Stored records:
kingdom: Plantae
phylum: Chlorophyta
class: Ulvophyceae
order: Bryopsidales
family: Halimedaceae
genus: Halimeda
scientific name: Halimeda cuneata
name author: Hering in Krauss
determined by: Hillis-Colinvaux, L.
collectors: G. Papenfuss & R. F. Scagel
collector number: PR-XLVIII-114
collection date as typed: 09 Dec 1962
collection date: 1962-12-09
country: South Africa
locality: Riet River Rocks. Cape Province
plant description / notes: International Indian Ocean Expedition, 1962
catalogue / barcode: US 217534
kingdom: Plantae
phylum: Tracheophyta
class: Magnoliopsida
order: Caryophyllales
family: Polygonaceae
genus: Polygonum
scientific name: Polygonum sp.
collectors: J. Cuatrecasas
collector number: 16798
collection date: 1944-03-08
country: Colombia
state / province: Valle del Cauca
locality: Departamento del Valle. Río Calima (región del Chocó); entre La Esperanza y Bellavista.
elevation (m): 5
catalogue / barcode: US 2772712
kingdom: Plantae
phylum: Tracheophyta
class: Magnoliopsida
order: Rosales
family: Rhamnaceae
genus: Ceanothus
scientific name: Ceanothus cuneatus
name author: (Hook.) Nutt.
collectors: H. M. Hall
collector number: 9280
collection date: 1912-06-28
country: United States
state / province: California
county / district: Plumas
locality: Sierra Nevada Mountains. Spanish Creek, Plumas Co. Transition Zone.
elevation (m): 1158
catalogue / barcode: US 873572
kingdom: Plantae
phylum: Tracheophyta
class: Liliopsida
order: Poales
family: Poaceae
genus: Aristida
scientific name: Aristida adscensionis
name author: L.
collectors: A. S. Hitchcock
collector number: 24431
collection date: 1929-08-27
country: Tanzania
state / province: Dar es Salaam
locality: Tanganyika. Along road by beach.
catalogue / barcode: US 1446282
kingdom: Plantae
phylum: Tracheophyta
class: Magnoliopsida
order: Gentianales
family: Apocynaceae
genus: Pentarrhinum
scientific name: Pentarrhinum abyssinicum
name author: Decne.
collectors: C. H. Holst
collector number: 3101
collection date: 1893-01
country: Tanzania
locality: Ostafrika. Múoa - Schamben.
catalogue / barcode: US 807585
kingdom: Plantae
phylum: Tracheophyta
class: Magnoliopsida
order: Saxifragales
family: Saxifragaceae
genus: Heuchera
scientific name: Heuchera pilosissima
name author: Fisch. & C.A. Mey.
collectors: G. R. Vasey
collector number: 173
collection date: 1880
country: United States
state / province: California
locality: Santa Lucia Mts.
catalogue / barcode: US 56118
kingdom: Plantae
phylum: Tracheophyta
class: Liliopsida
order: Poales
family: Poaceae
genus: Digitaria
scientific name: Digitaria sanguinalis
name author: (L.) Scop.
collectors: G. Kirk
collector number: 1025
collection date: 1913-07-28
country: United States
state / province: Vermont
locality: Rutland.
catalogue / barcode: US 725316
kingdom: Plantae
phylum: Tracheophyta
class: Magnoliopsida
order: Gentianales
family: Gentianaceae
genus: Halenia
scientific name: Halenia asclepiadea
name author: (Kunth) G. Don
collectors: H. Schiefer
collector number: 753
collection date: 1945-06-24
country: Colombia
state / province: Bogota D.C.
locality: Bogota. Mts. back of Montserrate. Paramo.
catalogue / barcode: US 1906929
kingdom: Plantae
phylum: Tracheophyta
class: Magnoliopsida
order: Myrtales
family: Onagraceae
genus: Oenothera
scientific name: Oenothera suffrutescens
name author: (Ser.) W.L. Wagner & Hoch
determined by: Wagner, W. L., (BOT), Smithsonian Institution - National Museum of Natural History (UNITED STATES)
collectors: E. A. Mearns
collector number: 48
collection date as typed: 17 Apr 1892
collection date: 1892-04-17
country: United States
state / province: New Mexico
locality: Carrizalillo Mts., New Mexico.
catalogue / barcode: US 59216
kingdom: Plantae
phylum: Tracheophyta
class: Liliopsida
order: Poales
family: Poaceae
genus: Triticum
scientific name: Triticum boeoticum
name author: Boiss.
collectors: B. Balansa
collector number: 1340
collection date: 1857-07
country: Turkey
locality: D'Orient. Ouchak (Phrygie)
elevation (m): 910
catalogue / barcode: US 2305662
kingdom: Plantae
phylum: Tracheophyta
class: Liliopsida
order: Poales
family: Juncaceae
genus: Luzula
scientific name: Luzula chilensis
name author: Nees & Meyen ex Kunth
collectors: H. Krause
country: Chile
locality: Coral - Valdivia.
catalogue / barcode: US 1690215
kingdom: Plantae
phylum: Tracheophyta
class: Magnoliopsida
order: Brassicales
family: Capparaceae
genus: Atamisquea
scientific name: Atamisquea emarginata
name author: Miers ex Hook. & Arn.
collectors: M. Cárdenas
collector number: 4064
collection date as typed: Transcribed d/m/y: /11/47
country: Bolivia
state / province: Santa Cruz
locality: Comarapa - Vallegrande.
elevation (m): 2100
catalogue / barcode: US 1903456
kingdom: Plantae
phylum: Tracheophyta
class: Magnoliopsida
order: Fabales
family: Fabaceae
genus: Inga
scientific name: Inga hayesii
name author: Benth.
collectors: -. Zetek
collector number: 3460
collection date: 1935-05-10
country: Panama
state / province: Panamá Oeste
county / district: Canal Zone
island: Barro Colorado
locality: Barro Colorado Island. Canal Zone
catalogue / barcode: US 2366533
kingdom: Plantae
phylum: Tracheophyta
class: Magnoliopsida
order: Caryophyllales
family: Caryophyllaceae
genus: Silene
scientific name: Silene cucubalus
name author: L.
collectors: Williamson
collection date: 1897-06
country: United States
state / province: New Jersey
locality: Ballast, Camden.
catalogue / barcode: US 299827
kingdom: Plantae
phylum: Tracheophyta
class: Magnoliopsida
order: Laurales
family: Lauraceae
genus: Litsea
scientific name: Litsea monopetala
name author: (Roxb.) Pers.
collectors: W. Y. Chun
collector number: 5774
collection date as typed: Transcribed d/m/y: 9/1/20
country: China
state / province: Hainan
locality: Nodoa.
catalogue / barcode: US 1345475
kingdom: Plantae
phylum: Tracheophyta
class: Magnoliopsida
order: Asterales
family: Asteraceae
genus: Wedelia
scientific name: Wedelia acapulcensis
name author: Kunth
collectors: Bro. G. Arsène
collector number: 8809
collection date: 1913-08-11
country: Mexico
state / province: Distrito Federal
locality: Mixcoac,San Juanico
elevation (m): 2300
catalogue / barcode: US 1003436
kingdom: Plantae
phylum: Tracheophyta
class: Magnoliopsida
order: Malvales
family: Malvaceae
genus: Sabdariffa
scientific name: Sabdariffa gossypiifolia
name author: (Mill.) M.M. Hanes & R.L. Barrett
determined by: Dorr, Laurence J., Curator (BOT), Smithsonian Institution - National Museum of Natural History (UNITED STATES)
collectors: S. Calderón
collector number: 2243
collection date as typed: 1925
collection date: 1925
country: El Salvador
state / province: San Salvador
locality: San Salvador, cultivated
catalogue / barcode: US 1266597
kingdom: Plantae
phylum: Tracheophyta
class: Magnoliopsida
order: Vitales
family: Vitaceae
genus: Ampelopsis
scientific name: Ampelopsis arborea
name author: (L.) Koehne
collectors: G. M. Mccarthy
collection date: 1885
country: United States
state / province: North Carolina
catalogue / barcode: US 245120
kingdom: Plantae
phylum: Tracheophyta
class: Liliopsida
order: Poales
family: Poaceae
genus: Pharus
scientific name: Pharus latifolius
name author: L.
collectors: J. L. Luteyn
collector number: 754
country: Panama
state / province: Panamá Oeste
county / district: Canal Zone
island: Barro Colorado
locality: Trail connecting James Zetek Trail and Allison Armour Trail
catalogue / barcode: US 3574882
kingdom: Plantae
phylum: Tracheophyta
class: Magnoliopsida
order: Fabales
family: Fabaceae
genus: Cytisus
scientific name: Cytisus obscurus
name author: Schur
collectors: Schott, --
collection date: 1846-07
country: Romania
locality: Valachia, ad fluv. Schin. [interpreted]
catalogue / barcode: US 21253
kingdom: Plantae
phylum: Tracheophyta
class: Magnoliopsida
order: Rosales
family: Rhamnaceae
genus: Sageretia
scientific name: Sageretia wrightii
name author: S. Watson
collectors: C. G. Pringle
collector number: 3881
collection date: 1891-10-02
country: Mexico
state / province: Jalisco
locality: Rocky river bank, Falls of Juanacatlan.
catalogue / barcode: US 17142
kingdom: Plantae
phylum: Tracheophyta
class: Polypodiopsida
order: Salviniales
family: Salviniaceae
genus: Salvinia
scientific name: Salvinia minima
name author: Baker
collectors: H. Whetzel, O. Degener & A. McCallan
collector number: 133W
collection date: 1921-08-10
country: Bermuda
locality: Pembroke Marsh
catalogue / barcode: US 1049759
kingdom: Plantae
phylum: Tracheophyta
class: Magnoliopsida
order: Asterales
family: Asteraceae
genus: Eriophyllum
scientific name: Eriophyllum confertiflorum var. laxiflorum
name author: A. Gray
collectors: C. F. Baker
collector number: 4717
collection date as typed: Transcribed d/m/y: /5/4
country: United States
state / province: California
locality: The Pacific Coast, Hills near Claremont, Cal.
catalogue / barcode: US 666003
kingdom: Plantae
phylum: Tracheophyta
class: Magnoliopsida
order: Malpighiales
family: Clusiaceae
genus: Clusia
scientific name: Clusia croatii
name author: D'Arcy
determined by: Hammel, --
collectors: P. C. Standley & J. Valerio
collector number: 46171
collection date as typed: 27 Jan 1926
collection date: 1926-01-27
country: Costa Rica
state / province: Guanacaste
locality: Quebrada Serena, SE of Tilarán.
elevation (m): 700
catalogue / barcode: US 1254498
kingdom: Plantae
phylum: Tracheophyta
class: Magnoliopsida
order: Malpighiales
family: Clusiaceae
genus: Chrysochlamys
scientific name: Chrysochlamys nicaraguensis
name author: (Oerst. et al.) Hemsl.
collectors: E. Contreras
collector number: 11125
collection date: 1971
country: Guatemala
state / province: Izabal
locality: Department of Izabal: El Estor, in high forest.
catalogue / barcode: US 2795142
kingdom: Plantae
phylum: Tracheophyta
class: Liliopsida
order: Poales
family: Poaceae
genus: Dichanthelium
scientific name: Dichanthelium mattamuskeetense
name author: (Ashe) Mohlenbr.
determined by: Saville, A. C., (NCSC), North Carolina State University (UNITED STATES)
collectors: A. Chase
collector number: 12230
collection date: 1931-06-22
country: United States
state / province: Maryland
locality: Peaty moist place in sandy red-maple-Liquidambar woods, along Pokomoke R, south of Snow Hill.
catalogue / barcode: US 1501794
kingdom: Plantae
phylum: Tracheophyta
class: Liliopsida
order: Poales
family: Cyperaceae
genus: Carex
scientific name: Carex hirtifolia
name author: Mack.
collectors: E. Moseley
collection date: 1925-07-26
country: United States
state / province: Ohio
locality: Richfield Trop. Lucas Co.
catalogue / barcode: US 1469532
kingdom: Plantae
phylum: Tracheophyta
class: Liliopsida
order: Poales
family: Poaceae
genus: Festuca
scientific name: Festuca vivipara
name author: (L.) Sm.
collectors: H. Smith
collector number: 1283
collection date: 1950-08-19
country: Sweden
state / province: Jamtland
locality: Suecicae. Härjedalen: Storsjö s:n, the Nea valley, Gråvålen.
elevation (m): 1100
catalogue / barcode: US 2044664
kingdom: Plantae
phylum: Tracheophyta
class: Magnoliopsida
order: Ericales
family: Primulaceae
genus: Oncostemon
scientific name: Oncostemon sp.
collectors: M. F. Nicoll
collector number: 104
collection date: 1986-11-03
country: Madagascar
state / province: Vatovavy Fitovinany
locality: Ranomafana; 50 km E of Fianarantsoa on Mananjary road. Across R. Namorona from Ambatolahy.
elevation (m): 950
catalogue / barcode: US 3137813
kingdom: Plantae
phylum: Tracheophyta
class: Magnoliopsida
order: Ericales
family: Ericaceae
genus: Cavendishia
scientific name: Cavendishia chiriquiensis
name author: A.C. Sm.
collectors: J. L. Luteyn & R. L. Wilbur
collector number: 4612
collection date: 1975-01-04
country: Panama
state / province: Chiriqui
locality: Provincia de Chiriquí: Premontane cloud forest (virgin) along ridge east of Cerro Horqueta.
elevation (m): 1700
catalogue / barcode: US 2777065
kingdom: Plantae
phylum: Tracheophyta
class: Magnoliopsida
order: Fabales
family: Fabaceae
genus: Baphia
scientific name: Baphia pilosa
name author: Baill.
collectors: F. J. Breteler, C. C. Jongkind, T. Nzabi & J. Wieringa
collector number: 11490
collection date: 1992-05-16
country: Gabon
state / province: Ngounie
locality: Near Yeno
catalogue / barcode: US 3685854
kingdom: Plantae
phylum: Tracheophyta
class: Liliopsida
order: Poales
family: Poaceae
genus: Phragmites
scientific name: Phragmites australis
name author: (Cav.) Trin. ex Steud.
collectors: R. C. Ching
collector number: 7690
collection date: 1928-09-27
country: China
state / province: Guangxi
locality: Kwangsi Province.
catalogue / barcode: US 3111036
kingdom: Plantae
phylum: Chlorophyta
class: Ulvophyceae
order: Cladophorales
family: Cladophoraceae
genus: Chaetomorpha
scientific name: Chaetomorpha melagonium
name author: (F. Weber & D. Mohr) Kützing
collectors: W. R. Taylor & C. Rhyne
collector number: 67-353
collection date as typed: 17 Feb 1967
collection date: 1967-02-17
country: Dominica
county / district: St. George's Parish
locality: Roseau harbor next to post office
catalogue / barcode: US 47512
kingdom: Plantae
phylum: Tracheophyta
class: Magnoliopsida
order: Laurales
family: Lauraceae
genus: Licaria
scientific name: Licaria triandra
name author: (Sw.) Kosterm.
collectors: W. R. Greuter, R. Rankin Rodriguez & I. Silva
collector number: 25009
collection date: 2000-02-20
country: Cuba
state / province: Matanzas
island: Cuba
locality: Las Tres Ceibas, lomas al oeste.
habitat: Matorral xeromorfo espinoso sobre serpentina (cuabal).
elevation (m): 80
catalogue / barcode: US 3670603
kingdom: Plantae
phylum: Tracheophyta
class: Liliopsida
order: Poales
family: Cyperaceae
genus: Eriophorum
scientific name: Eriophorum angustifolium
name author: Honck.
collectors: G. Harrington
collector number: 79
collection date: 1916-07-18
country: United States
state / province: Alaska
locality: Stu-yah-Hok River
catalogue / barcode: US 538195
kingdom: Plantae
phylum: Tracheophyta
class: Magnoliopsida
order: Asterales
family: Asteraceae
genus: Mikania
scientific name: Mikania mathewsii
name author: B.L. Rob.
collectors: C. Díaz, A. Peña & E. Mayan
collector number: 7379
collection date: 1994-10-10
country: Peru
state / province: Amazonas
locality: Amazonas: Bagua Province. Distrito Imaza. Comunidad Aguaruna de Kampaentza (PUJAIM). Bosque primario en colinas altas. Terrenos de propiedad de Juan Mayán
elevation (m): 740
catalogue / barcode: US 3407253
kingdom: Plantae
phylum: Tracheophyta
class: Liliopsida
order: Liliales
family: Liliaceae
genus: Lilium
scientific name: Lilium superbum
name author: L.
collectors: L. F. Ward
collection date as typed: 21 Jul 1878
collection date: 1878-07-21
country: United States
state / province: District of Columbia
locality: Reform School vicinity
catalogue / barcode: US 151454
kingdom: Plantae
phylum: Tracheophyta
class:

What the task asks: Convert the records into a JSON list of strings, one string per line, leaving out blank lines. Begin at the line that contains "genus: Mikania" and stop after the line that contains "state / province: Amazonas".

Final result:
[
  "genus: Mikania",
  "scientific name: Mikania mathewsii",
  "name author: B.L. Rob.",
  "collectors: C. Díaz, A. Peña & E. Mayan",
  "collector number: 7379",
  "collection date: 1994-10-10",
  "country: Peru",
  "state / province: Amazonas"
]